Vers cette époque, Émilie devenue majeure fit sans doute de sérieuses réflexions sur la vie; car elle changea sensiblement de ton et de manières: au lieu de s'exercer à dire des méchancetés à son oncle, elle lui prodigua les soins les plus affectueux, elle lui apportait sa béquille avec une persévérance de tendresse qui faisait rire les plaisants; elle lui offrait le bras, allait dans sa voiture, et l'accompagnait dans toutes ses promenades; elle lui persuada même qu'elle n'était point incommodée par l'odeur de la pipe, et lui lisait sa chère Quotidienne au milieu des bouffées de tabac que le malicieux marin lui envoyait à dessein; elle apprit le piquet pour faire la partie du vieux comte; enfin cette jeune personne si fantasque écoutait avec attention les récits que son oncle recommençait périodiquement du combat de la Belle-Poule, des manœuvres de la Ville-de-Paris, de la première expédition de monsieur de Suffren, ou de la bataille d'Aboukir. Quoique le vieux marin eût souvent dit qu'il connaissait trop sa longitude et sa latitude pour se laisser capturer par une jeune corvette, un beau matin les salons de Paris apprirent que mademoiselle de Fontaine avait épousé le comte de Kergarouët. La jeune comtesse donna des fêtes splendides pour s'étourdir; mais elle trouva sans doute le néant au fond de ce tourbillon. Le luxe cachait imparfaitement le vide et le malheur de son âme souffrante. La plupart du temps, malgré les éclats d'une gaieté feinte, sa belle figure exprimait une sourde mélancolie. Émilie paraissait d'ailleurs pleine d'attentions et d'égards pour son vieux mari, qui souvent, en s'en allant dans son appartement le soir au bruit d'un joyeux orchestre, disait qu'il ne se reconnaissait plus, et qu'il ne croyait pas qu'à l'âge de soixante-douze ans il dût s'embarquer comme pilote sur la Belle Émilie, après avoir déjà fait vingt ans de galères conjugales.
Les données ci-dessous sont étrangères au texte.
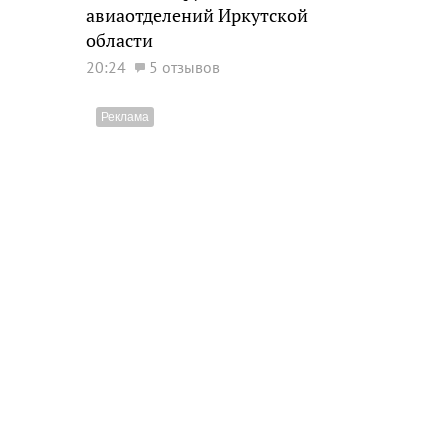
авиаотделений Иркутской
области
20:24
5 отзывов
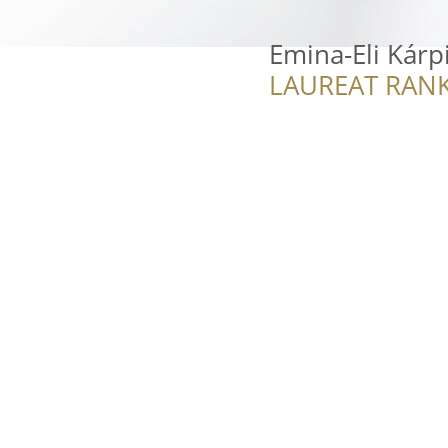
Emina-Eli Kárp
LAUREAT RANK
La conduite de la comtesse était empreinte d'une telle sévérité, que la critique la plus clairvoyante n'avait rien à y reprendre. Les observateurs pensaient que le vice-amiral s'était réservé le droit de disposer de sa fortune pour enchaîner plus fortement sa femme. Cette supposition faisait injure à l'oncle et à la nièce. L'attitude des deux époux fut d'ailleurs si savamment calculée, qu'il devint presque impossible aux jeunes gens intéressés à deviner le secret de ce ménage, de savoir si le vieux comte traitait sa femme en époux ou en père. On lui entendait dire souvent qu'il avait recueilli sa nièce comme une naufragée, et que, jadis, il n'avait jamais abusé de l'hospitalité quand il lui arrivait de sauver un ennemi de la fureur des orages. Quoique la comtesse aspirât à régner sur Paris et qu'elle essayât de marcher de pair avec mesdames les duchesses de Maufrigneuse, de Chaulieu, les marquises d'Espard et d'Aiglemont, les comtesses Féraud, de Montcornet, de Restaud, madame de Camps et mademoiselle Des Touches, elle ne céda point à l'amour du jeune vicomte de Portenduère qui fit d'elle son idole.